2. Click **Create service account**.
3. In the **Service account name** field, enter a name, and click **Create**.
4. In the **Grant this service account access to project** section, click the **Role** drop-down list. Type "Vertex AI" into the filter box, and select **Vertex AI Administrator**. Type **"Storage Object Admin"** into the filter box, and select Storage Object Admin.
5. Click **Create**. A JSON file that contains your key downloads to your local environment.
6. Enter the path to your service account key as the `GOOGLE_APPLICATION_CREDENTIALS` variable in the cell below and run the cell.

In [None]:
import os
import sys

# If you are running this notebook in Colab, run this cell and follow the
# instructions to authenticate your GCP account. This provides access to your
# Cloud Storage bucket and lets you submit training jobs and prediction
# requests.

# The Google Cloud Notebook product has specific requirements
IS_GOOGLE_CLOUD_NOTEBOOK = os.path.exists("/opt/deeplearning/metadata/env_version")

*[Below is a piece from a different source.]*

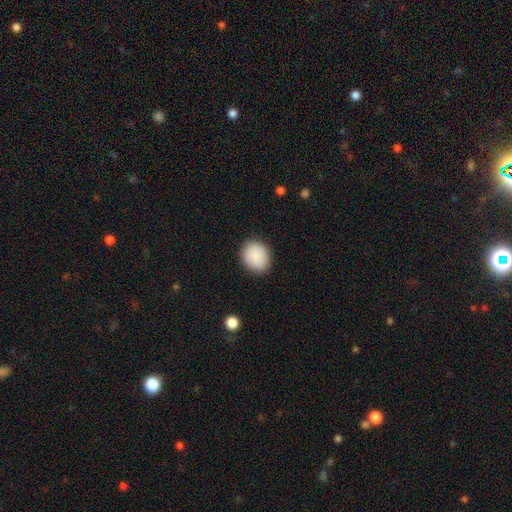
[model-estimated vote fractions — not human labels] smooth 88%, star or artifact 7%, featured or disk 5%. Down the decision tree: how rounded — round (65%); merging — none (87%).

# If on Google Cloud Notebooks, then don't execute this code
if not IS_GOOGLE_CLOUD_NOTEBOOK:
    if "google.colab" in sys.modules:
        from google.colab import auth as google_auth

        google_auth.authenticate_user()

    # If you are running this notebook locally, replace the string below with the
    # path to your service account key and run this cell to authenticate your GCP
    # account.
    elif not os.getenv("IS_TESTING"):
        %env GOOGLE_APPLICATION_CREDENTIALS ''

### Create a Cloud Storage bucket
**The following steps are required, regardless of your notebook environment.**

When you submit a training job using the Cloud SDK, you upload a Python package containing your training code to a Cloud Storage bucket. Vertex AI runs the code from this package. In this tutorial, Vertex AI also saves the trained model that results from your job in the same bucket. Using this model artifact, you can then create Vertex AI model and endpoint resources in order to serve online predictions.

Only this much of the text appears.